Parsing configuration files

One of the remaining big issues I have with feng, one of the areas that we haven’t yet rewritten completely from since I joined, is the code to parse its configuration file. I have written about it not too long ago but I hadn’t received enough comments to move me away from the status quo yet. But since we’re now trying our best to implement whole new features that will require new configuration file options, it’s time for the legacy code to be killed.

In the previous post I linked, I was considering the use of an ISC-style configuration file derived from the syntax used by dhcpd.conf; since then I decided to switch on the very-similar bind-style syntax used by named.conf – it’s almost the same, with the difference that there are no “top-level” options, and that should make it easier to parse – and then I even tried to look into re-using the parsing code directly from bind.

Interestingly, the bind distribution contains an almost standalone configuration file parser code, with a prebuilt lexer. Unfortunately, re-using that code directly was not an option: while it was providing a clean, split interface, its backend code is very much entangled with the bind internals; including, but not limited to, their own memory allocators. Trying to reduce these dependencies would require as much work as creating something anew.

So the other night I decided I would find a way to implement the new parser… I spent the whole night, till 10am the morning after, to find possible alternatives; the obvious choice would have been using the good old classic unix tools: lex & yacc… unfortunately the tutorials that I could Google over, and the not-really-mine copy of the eponymous O’Reilly book didn’t help me at all. After deciding that half the stuff I was reading was obsoleted and old, I decided to tackle the problem in another direction.
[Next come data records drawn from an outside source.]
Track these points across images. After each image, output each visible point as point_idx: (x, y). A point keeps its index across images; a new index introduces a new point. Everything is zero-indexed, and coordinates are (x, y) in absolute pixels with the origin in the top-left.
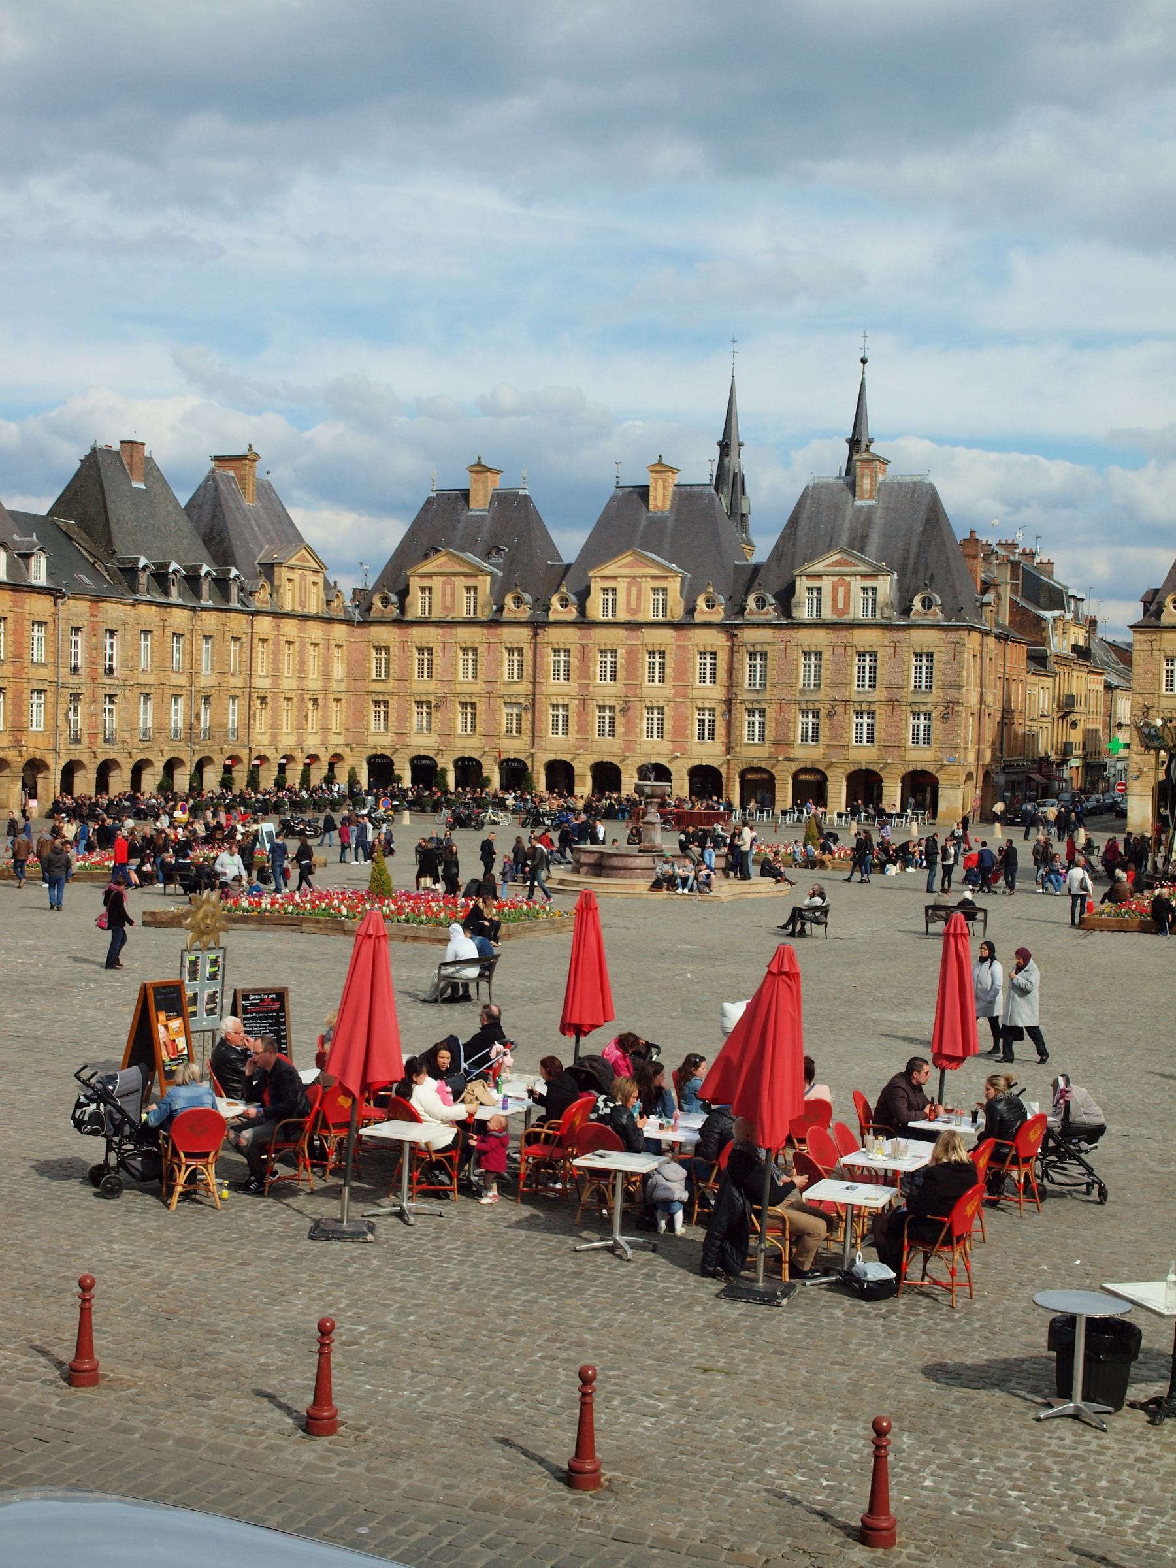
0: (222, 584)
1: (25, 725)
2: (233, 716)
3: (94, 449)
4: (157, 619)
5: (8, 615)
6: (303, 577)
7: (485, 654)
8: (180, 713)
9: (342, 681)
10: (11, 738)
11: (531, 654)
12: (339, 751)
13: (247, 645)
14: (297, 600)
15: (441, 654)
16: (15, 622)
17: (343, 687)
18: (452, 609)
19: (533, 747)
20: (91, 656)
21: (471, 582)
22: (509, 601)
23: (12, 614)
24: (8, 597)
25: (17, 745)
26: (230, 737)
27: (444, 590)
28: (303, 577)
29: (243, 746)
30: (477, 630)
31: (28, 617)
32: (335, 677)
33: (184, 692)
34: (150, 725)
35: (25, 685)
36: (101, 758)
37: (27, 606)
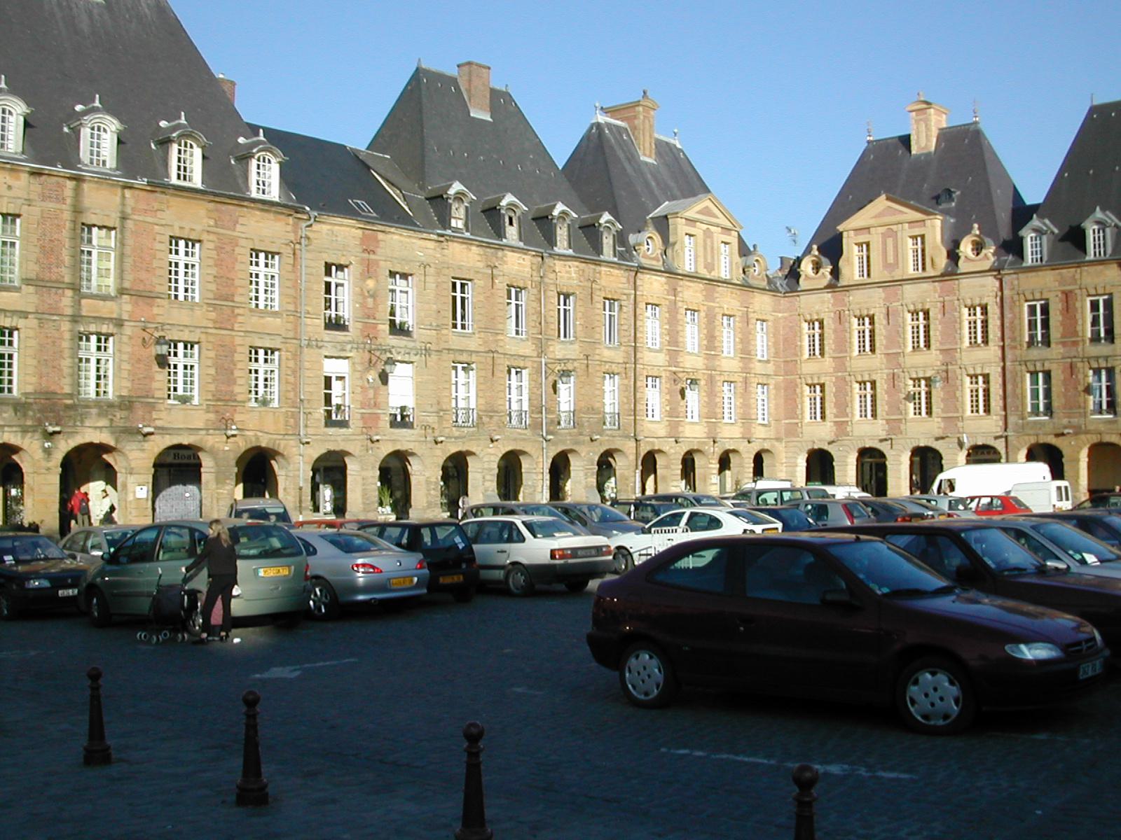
0: (589, 234)
1: (239, 398)
2: (611, 396)
3: (417, 69)
4: (481, 265)
5: (204, 237)
6: (708, 234)
7: (940, 316)
8: (525, 392)
9: (768, 362)
10: (212, 416)
11: (998, 311)
12: (766, 446)
13: (629, 308)
14: (701, 260)
15: (885, 322)
16: (219, 249)
17: (770, 368)
18: (896, 264)
19: (1006, 430)
20: (363, 305)
21: (917, 231)
22: (966, 248)
23: (212, 237)
24: (203, 212)
25: (224, 423)
26: (608, 426)
27: (884, 244)
28: (708, 234)
29: (627, 437)
30: (925, 286)
31: (242, 242)
32: (759, 357)
33: (529, 364)
34: (473, 405)
35: (238, 341)
36: (386, 449)
37: (239, 228)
John Levine – of Linkers & Loaders fame, a cornerstone for linker geeks like me – was one of the authors of the original lex & yacc book, the last edition of which was published in 1992; he has since updated the book by writing flex & bison and describing the modern versions of the tools. Thanks to O’Reilly’s digital distribution buying a copy of the book was both fast and cheap: with the 50% off discount over two books I got both that and Being Geek – a book I have been curious about for a while but I didn’t care just enough to buy it alone – for $20 total. Nice deal.

More importantly, not half an hour after downloading the PDF version of the book I was able to complete the basic parser… which makes it a totally worthwhile investment. Some of the problems I was facing were mostly due to legacy of the old tools, and with modern documentation at hand, it became trivial to implement what I needed. On the other hand, it turned out to be a verbose, and repetitive task, so once again I resolved to my “usual” Rube Goldberg machines by using XML and XSLT… (I really really have to find a different approach sooner or later).

The current code I’m working on has a single, short XML document that describes the various sections and entries in the configuration file, and a number of (not-too-long) stylesheets that produce the input for flex/bison, and a header file with the C structures with the options; add to this, is a separate source file with pure-C callbacks to commit the read configuration data into C structures, presetting defaults where needed, and validating the semantic of the code.

Right at this moment, feng has the new config parser set in; together with the stuff I developed for it, I also posted patches for the Autoconf Archive to improve the checks for flex and bison themselves (not simple lex/yacc), and a few more fixes there. All in all, it seems to be a decrease of many kilobytes of compiled object code size.